MY WEEKEND: Clouds turn quest for fire into something almost dire
Published 5:00 pm Wednesday, July 9, 2003
Making sure a fire works can have its quirks.
We are determined to host a bonfire, even as clouds, ominously swollen and dark with moisture, roll closer.
We have invited friends and relatives from near and far to gather and celebrate the summer solstice and toast marshmallows, and, by golly, we are not about to be thwarted by a few wisps in the sky.
Besides, we know the clouds will only enhance the dazzle of the sunset.
We are joined by a pal of mine who arrives in a truck, having offered an assortment of items ideal for kindling: scrap lumber, a barrel full of splinters from an old bench, a broken shipping crate and scraps of paper. He also brings an ax.
The air is moist as we lug the items across the sand on the north side of Seaside’s beach. We try to move quickly as we plod past the beach grass, select a safe spot and begin to hurriedly stomp out our would-be fire pit.
We pile the kindling and are running back to the truck for a second load of wood as the mist develops into droplets.
Suddenly, the rain falls in earnest. It pelts our necks, beads on my eyeglasses and drools across the Prom.
But we continue. The moisture has not reached the core of the pile, we reason, as we scuttle across the sand. If we just get the fire started and concentrated and blazing hot, a few drops of rain won’t matter at all, right?

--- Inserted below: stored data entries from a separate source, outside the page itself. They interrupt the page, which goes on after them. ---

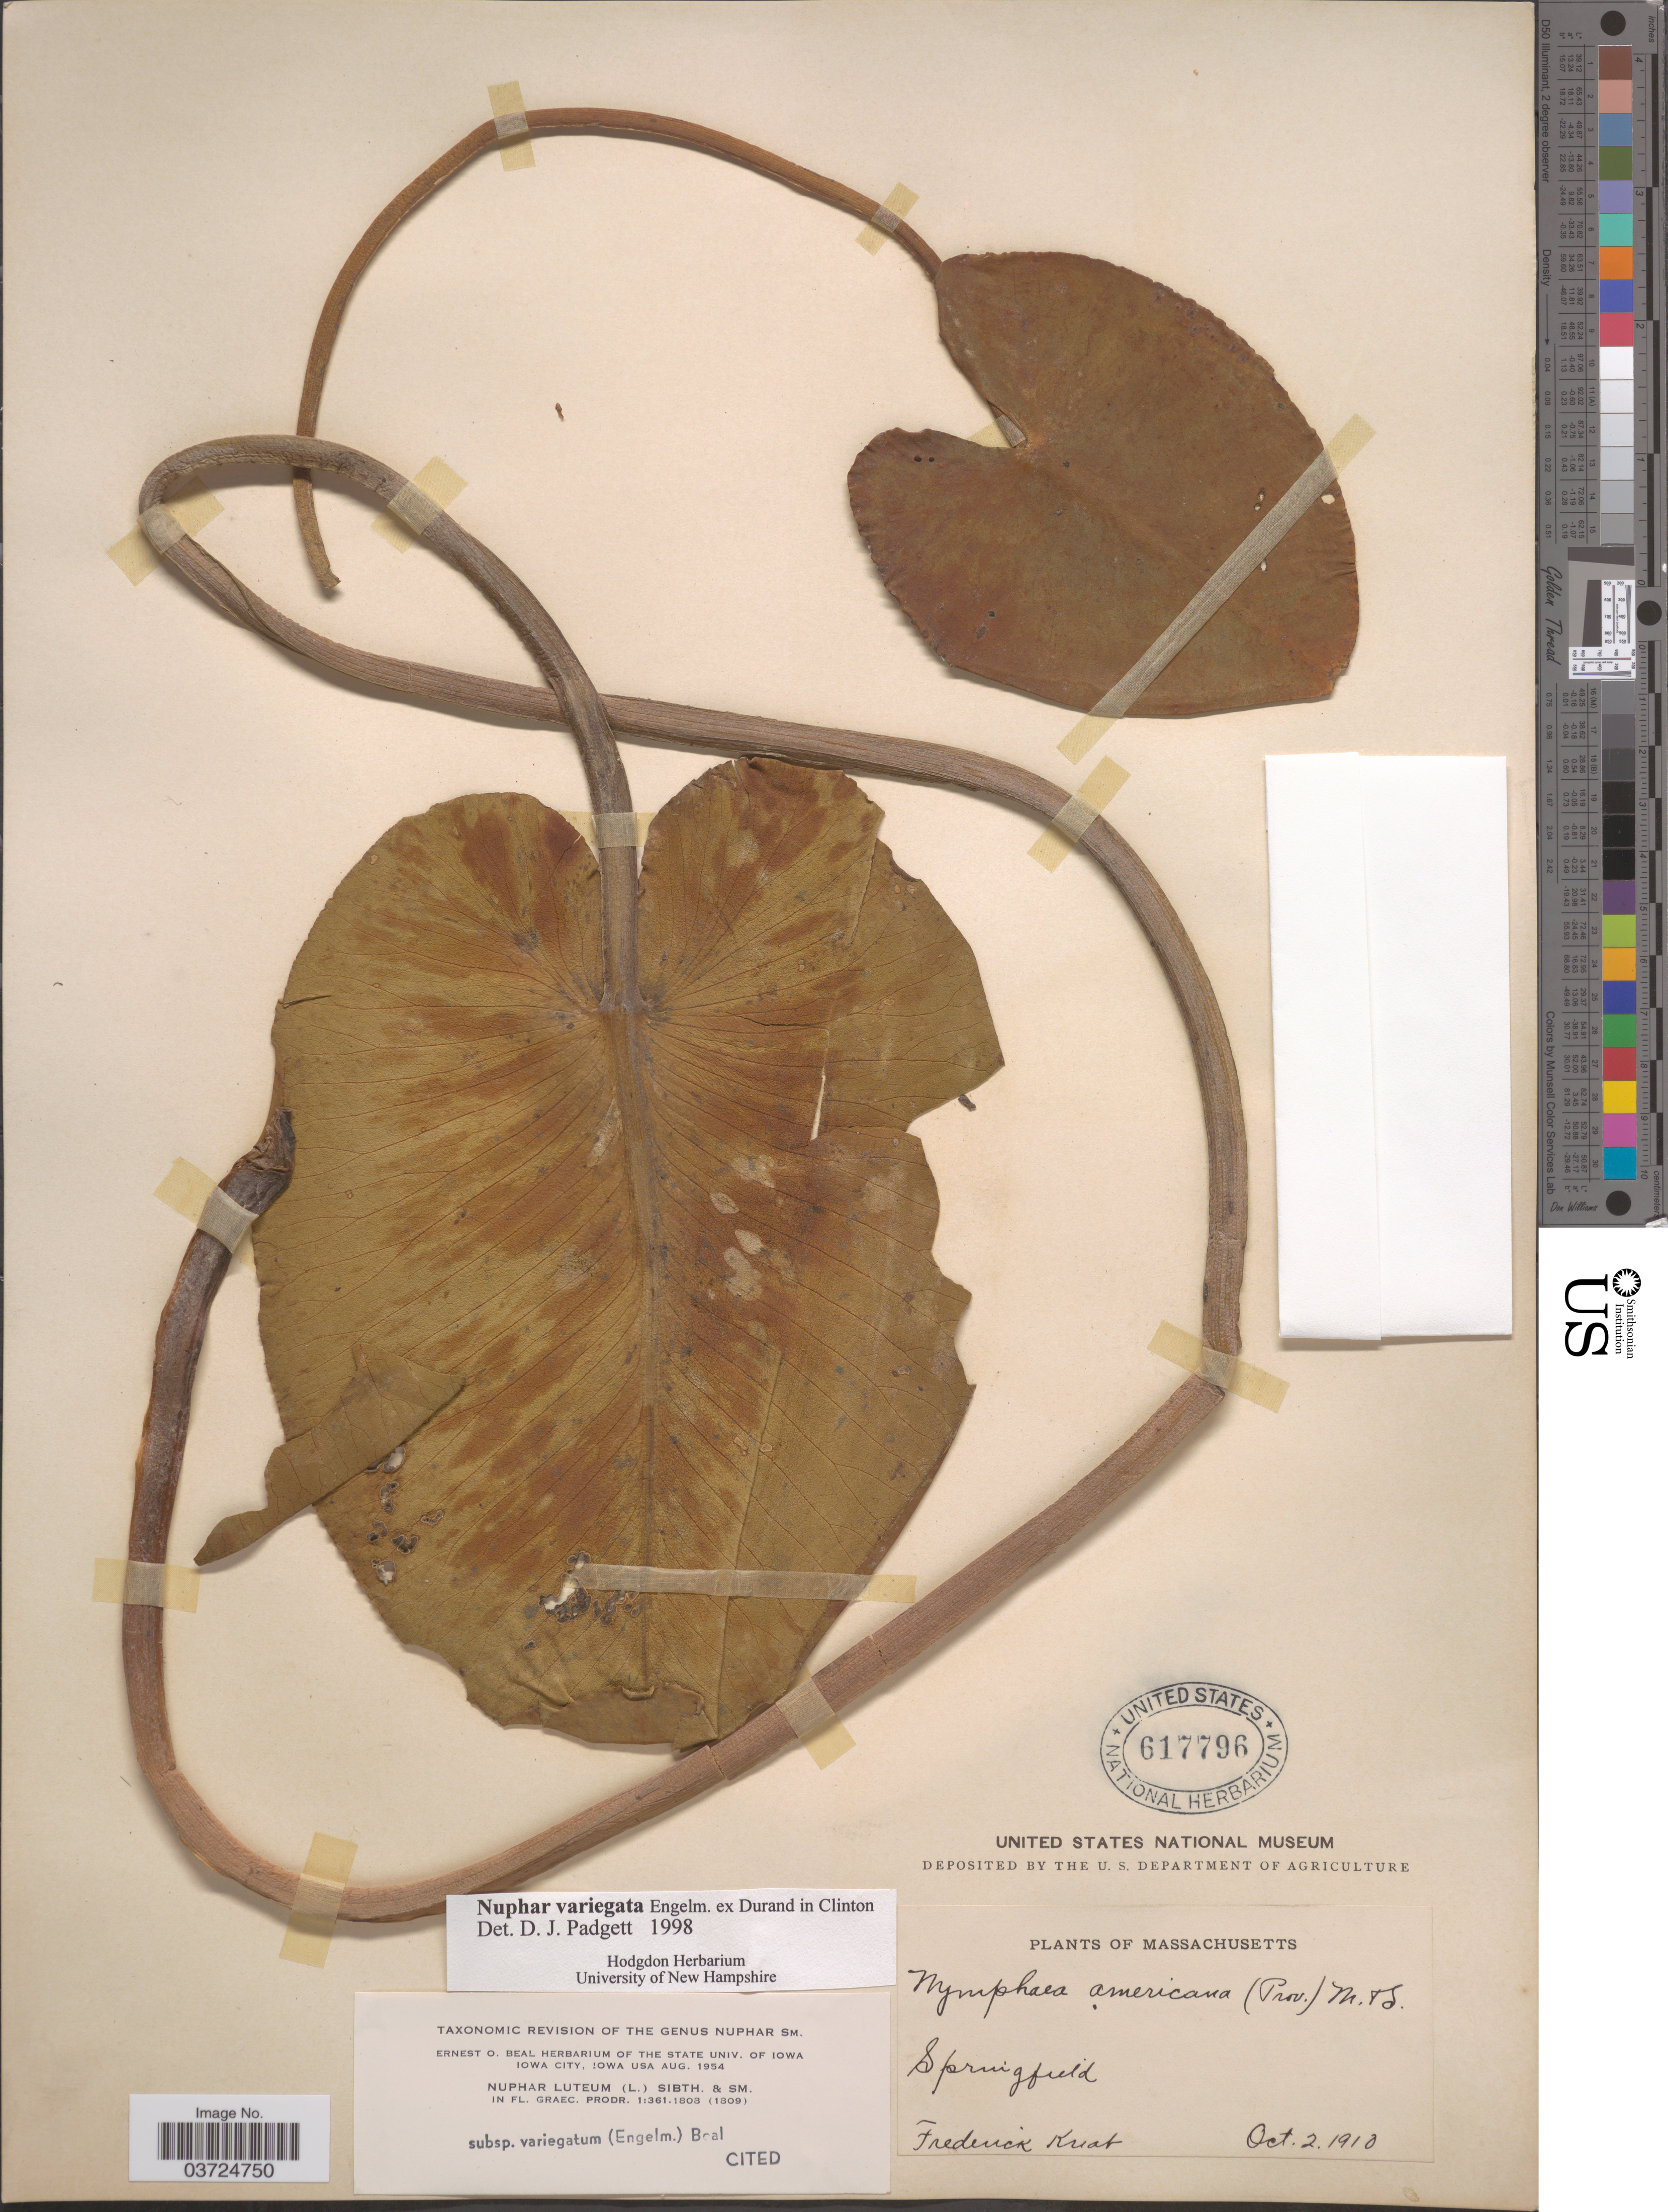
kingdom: Plantae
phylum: Tracheophyta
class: Magnoliopsida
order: Nymphaeales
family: Nymphaeaceae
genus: Nuphar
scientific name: Nuphar variegata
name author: Engelm. ex Durand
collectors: F. Knab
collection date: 1910-10-02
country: United States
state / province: Massachusetts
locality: Springfield.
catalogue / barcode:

And at least a few hardy Oregon souls and a few outsiders, who may not know better, probably will still show up for the fire … right?
No time to deliberate. We’ve dumped the kindling, we’ve got to get this thing going before our determination turns soggy.
We lug the remaining wood to the pile, and our brisk work and high spirits counter the effects of the storm. I crouch, preparing to pull aside the wet exterior debris like a curtain and ignite the still dry sticks and paper below.
“OK, it’s ready,” my friend says. “Matches.”
“Mmm,” I say. Instinctively I reach for my pockets even though I know I have forgotten, utterly, the most important ingredient in the relatively simple recipe for starting a fire.
Mmm. Matches. They might help a little bit in such a situation. I shrug, hands empty, and we chuckle at the folly of it all.
We tear back toward the Prom, where my better half has been waiting in the rain to greet guests. Fortunately, before we knew about the monsoon, she had thought to grab a matchbook from the kitchen.
We run a relay back to the would-be fire as if handing off the Olympic torch, a bit giddy now despite the lashing rain. Water drips off the tip of my nose as I try to shield the flimsy matchbook, tear one out and strike it.
But so much water abounds from the sky that the abrasive strip of striking material rubs right off the surface of the cardboard. Even though we are not in the frigid Alaskan tundra where our very survival might depend on starting this fire, I think of Jack London.
“We defy you,” we yell to the sky, shaking our fists in mock bravado even as the rain pours down.
My pal has a plan. Not far from here lives his mother-in-law, who is far more wise than me in the ways of the North Coast. She, of course, has readily available MAGIC FIRE STICKS, camping matches wrapped individually like bits of candy in waterproof cellophane, and he vaults to retrieve them.
The strike-anywhere matches indeed not only light when moved across the box, they explode like miniature nautical flares, hissing through the cold, damp night as if to spit in the face of adversity. The fury of Prometheus is unleashed at my fingertips.
I have removed my glasses and can see clearly now as the kindling catches flame. We chop victoriously at the old crate and add fuel to the blaze as it crackles to life.
Drenched, we laugh with abandon. Yes! The bonfire is saved, and we have done it. We may not have resorted to rubbing sticks together, but we persisted, and, by golly, we prevailed.
Just about now, of course, the rain gently subsides. The torrent quickly evaporates into an almost balmy summer night.
But the fire, steady as it devours the wood we carefully feed it while other people begin to arrive, seems better for all the work. It has been more sweetly purchased with our sweat and fortitude, and we are warm. At last, we nod, it met its match.
Brad Bolchunos, the south county reporter for The Daily Astorian, tries to tell others to be cautious near campfires where others have improperly disposed of fireworks. But he seldom is sure about what reaction such comments will spark.